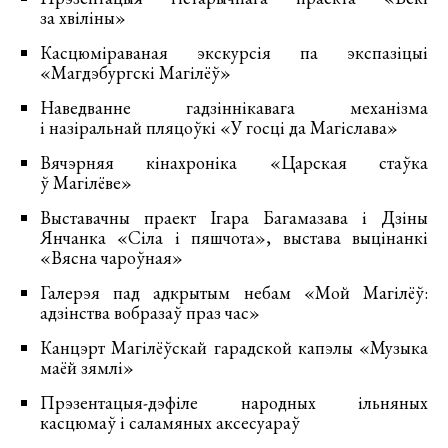
за хвіліны»
Касцюміраваная экскурсія па экспазіцыі
«Магдэбургскі Магілёў»
Наведванне гадзіннікавага механізма
і назіральнай пляцоўкі «У госці да Магіслава»
Вячэрняя кінахроніка «Царская стаўка
ў Магілёве»
Выставачны праект Ігара Багамазава і Дзіны
Янчанка «Сіла і пяшчота», выстава выцінанкі
«Вясна чароўная»
Галерэя пад адкрытым небам «Мой Магілёў:
адзінства вобразаў праз час»
Канцэрт Магілёўскай гарадской капэлы «Музыка
маёй зямлі»
Прэзентацыя-дэфіле народных ільняных
касцюмаў і саламяных аксесуараў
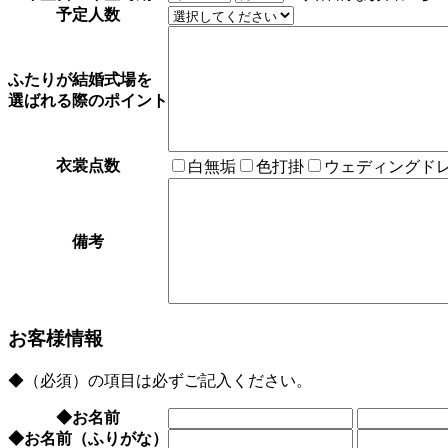
予定人数
ふたりが結婚式場を
選ばれる際のポイント
衣裳点数
白無垢
色打掛
ウェディングド
備考
お客様情報
◆
（必須）の項目は必ずご記入ください。
◆
お名前
◆
お名前（ふりがな）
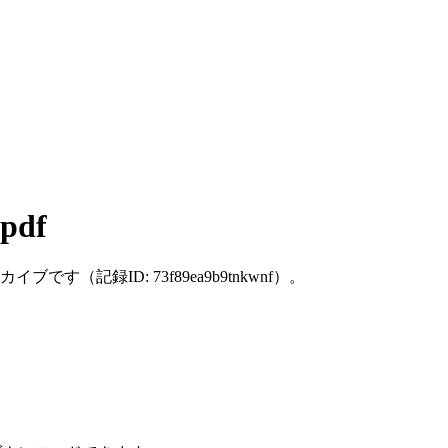
.pdf
に保存した個別アーカイブです（記録ID: 73f89ea9b9tnkwnf）。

§ §

#### [Exercise prompt]
Where a record holds a picture, skip the picture and copy everything else exactly.

#### [Finished exercise]
за хвіліны»
Касцюміраваная экскурсія па экспазіцыі
«Магдэбургскі Магілёў»
Наведванне гадзіннікавага механізма
і назіральнай пляцоўкі «У госці да Магіслава»
Вячэрняя кінахроніка «Царская стаўка
ў Магілёве»
Выставачны праект Ігара Багамазава і Дзіны
Янчанка «Сіла і пяшчота», выстава выцінанкі
«Вясна чароўная»
Галерэя пад адкрытым небам «Мой Магілёў:
адзінства вобразаў праз час»
Канцэрт Магілёўскай гарадской капэлы «Музыка
маёй зямлі»
Прэзентацыя-дэфіле народных ільняных
касцюмаў і саламяных аксесуараў
予定人数
ふたりが結婚式場を
選ばれる際のポイント
衣裳点数
白無垢
色打掛
ウェディングド
備考
お客様情報
◆
（必須）の項目は必ずご記入ください。
◆
お名前
◆
お名前（ふりがな）
.pdf
に保存した個別アーカイブです（記録ID: 73f89ea9b9tnkwnf）。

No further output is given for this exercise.